Whisky
Earlier this month, I went to a bar in Minneapolis called “Merlin’s Rest” with one of the most impressive scotch collections I’ve ever seen compiled into what they called the whisky bible (see: http://merlinsrest.com/whiskywhiskey/the-whisky-bible/). Certain whiskies aged about 30 years ran over $200 for a single pour. This got me thinking a lot about the relationship of the age and price of whisky.
So I did what any reasonable person did and found an API (https://github.com/WhiskeyProject/whiskey-api) to scrape the data and look at the relationship.
Once I gathered the data (for those interested as to how I did that: https://github.com/GWarrenn/whisky/blob/master/whisky.py), the first thing I wanted to do was to run a simple linear regression on price and age to show the relationship between the two.
The output below shows a coefficient of about 5.826, meaning that for every year you add onto a bottle of scotch, the price goes up about $5.83.
y <- whisky_data_w_years$price
x <- whisky_data_w_years$year
initial_model <- lm(y ~ x)
initial_model
##
## Call:
## lm(formula = y ~ x)
##
## Coefficients:
## (Intercept) x
## -14.500 5.826
We can then use this model as way to roughly predict what the average 15-year bottle of whisky would cost.
predict(initial_model,data.frame(x=15),interval="confidence")
## fit lwr upr
## 1 72.88727 67.85178 77.92277
And here is the relationship plotted out.
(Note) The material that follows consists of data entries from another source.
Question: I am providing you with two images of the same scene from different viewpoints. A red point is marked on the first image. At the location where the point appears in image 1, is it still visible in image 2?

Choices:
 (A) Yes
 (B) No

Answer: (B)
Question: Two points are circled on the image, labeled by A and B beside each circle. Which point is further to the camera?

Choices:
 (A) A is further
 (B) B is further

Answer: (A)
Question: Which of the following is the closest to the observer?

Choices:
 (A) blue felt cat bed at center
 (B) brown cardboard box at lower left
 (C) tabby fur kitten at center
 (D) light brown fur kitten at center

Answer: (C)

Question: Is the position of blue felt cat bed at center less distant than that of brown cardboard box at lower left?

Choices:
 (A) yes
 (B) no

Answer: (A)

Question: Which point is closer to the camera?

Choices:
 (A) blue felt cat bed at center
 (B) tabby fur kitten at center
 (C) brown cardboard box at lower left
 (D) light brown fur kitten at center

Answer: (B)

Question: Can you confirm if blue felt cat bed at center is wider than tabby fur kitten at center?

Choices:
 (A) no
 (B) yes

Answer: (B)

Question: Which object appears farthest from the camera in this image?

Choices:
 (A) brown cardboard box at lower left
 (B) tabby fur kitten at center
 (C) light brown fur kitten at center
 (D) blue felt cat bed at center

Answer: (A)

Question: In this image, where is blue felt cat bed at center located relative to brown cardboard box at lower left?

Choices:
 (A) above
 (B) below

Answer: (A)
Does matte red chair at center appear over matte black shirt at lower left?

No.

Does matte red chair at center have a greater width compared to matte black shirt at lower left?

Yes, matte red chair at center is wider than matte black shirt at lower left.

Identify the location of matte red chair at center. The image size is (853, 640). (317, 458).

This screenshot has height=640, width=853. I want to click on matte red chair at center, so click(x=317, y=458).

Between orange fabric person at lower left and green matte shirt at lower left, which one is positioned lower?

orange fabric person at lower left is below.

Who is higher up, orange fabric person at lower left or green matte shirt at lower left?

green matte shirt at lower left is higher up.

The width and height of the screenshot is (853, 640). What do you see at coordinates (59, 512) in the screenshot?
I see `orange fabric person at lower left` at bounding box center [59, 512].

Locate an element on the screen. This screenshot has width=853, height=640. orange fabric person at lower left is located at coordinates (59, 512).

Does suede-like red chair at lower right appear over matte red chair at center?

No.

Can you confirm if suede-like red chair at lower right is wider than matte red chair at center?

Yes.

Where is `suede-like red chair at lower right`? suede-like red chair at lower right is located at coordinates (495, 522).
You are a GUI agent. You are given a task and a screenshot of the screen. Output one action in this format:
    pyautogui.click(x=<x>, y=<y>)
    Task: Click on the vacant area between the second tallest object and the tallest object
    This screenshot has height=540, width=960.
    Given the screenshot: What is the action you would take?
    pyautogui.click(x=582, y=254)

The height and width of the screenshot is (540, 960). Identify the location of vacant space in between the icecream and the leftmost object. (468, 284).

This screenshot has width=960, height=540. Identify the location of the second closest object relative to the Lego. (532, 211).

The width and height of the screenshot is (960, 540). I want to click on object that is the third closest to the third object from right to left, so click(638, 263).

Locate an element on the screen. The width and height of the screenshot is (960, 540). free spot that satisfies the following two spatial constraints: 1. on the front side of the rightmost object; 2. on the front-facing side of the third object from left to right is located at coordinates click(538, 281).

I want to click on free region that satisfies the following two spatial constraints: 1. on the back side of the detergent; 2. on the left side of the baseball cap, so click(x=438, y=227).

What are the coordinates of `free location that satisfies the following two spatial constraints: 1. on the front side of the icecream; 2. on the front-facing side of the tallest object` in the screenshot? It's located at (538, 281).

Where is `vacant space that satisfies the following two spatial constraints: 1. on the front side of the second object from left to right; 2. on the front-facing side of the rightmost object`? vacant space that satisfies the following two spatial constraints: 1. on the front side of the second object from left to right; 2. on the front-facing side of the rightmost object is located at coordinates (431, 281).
The data also contains an average user rating, more on that later.
However, the r-squared for this model isn’t incredibly high, indicating that something other than age is determining the price of the bottle.
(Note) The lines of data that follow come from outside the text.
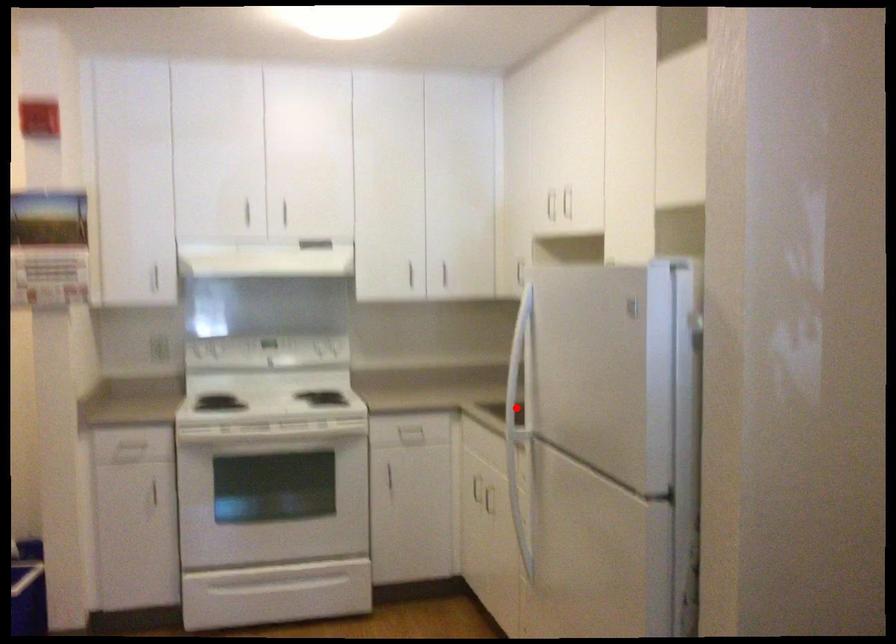
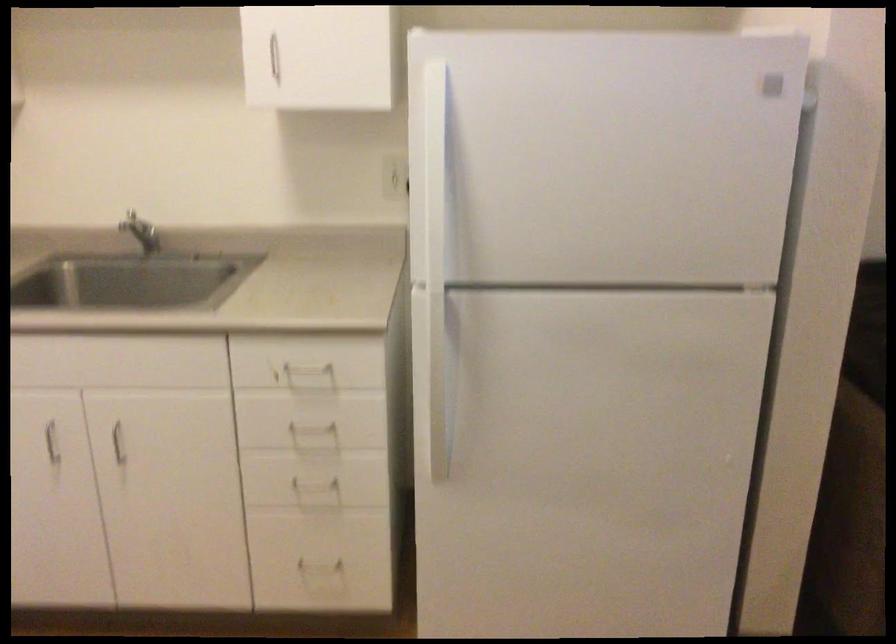
Question: I am providing you with two images of the same scene from different viewpoints. A red point is marked on the first image. Can you still see the location of the red point in image 2?

Choices:
 (A) Yes
 (B) No

Answer: (A)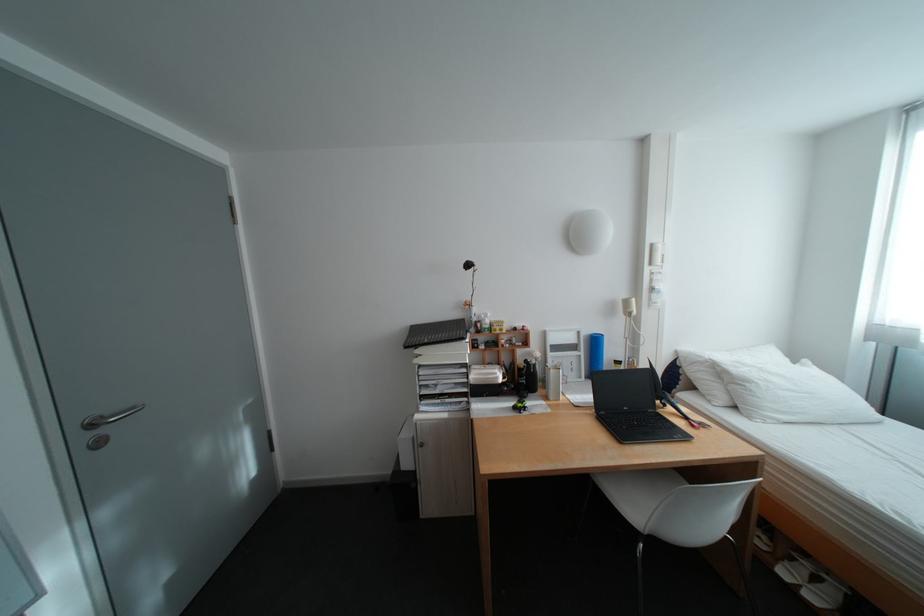
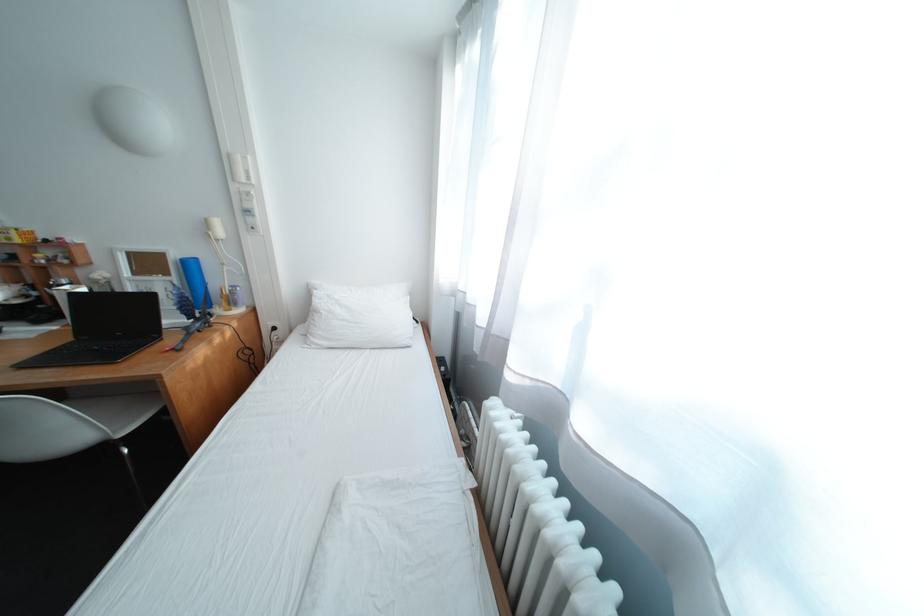
Question: In a continuous first-person perspective shot, in which direction is the camera moving?

Choices:
 (A) Left
 (B) Right
 (C) Forward
 (D) Backward

Answer: (B)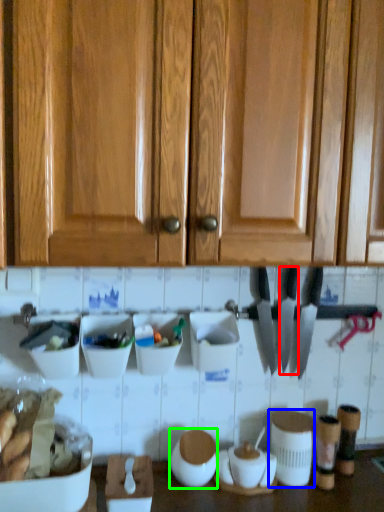
Question: Based on their relative distances, which object is nearer to knife (highlighted by a red box)? Choose from appliance (highlighted by a blue box) and appliance (highlighted by a green box).

Choices:
 (A) appliance
 (B) appliance

Answer: (A)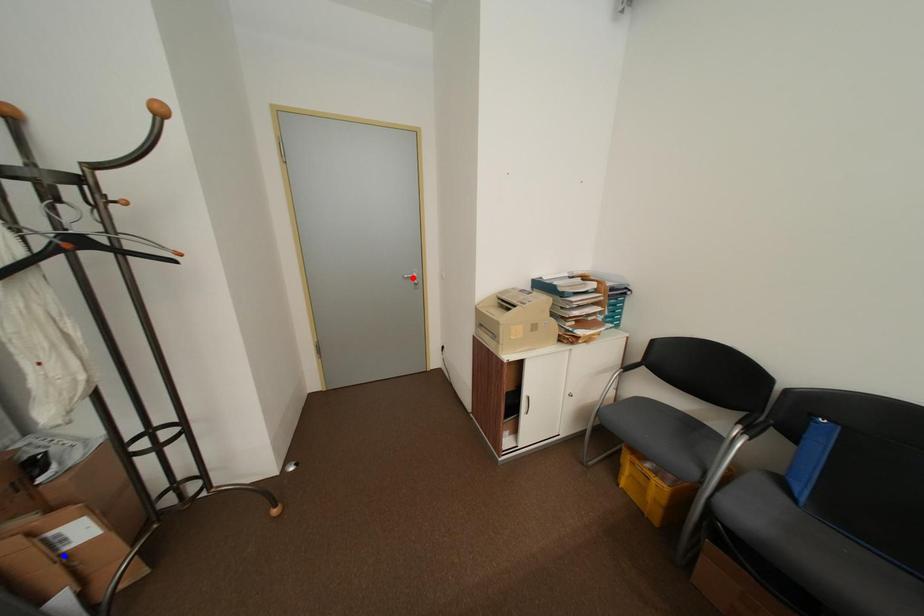
Question: Two points are marked on the image. Which point is closer to the camera?

Choices:
 (A) Blue point is closer.
 (B) Red point is closer.

Answer: (A)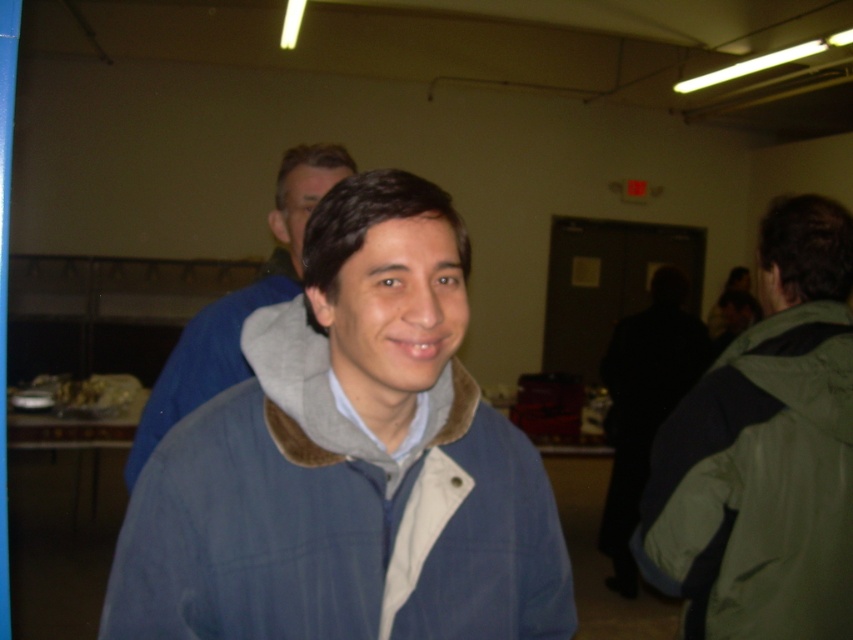
You are at a party and want to find the blue corduroy jacket at center and the blue fleece jacket at center. If you are facing the jackets, which one is on your left?

The blue fleece jacket at center is on your left because the blue corduroy jacket at center is to the right of it.

You are organizing a coat check for an event and have two jackets to hang. The green matte jacket at right and the blue fleece jacket at center. Which jacket requires a wider hanger?

The blue fleece jacket at center requires a wider hanger because it is thicker than the green matte jacket at right.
summary(initial_model)$r.squared
## [1] 0.363523
Once we control for the region of the whisky’s origin, we see a modest increase in the overall fit of the model. In some regions, like the Scottish Highlands, we see negative coefficients, while regions like Japan and Campbeltown have crazy high coefficients.
y <- whisky_data_w_years$price
x <- whisky_data_w_years$year
r <- whisky_data_w_years$region
model_w_region <- lm(y ~ x + r)
model_w_region
##
## Call:
## lm(formula = y ~ x + r)
##
## Coefficients:
## (Intercept) x rCampbeltown rHighland rIrish
## -19.4036 5.9505 34.3115 -8.0213 1.3721
## rIsland rIslay rJapan rOther rRye
## 10.7313 -0.8566 28.1602 -22.0025 18.6824
## rSpeyside
## 1.0145
summary(model_w_region)$r.squared
## [1] 0.4378485
We can also use the region to predict the value of an average bottle of 15 year whisky from various parts of the world.
predict(model_w_region,data.frame(x=15,r="Speyside"),interval="confidence")
## fit lwr upr
## 1 70.86852 63.41236 78.32469
predict(model_w_region,data.frame(x=15,r="Japan"),interval="confidence")
## fit lwr upr
## 1 98.01414 74.79607 121.2322
predict(model_w_region,data.frame(x=15,r="Highland"),interval="confidence")
## fit lwr upr
## 1 61.83268 48.09173 75.57363
The next step was to use the rating data that users have contributed along with the prices to segment the whiskies by average price and rating.
Tip: Beware of the top-left and seek out the bottom right.
If you’re curious about the outlier data point with one of the higher prices and the very poor rating, it’s the Macallan Rare Cask
Last but not least, I wanted to find good “value” whiskies, or whiskies that are on the lower end of the price spectrum but have generally higher ratings. These whiskies would be ideal candidates for cocktails or if you just need a semi-decent bottle of whisky without breaking the bank (no judgement here). I measured this by dividing the rating by price to create a rough “best value” measure.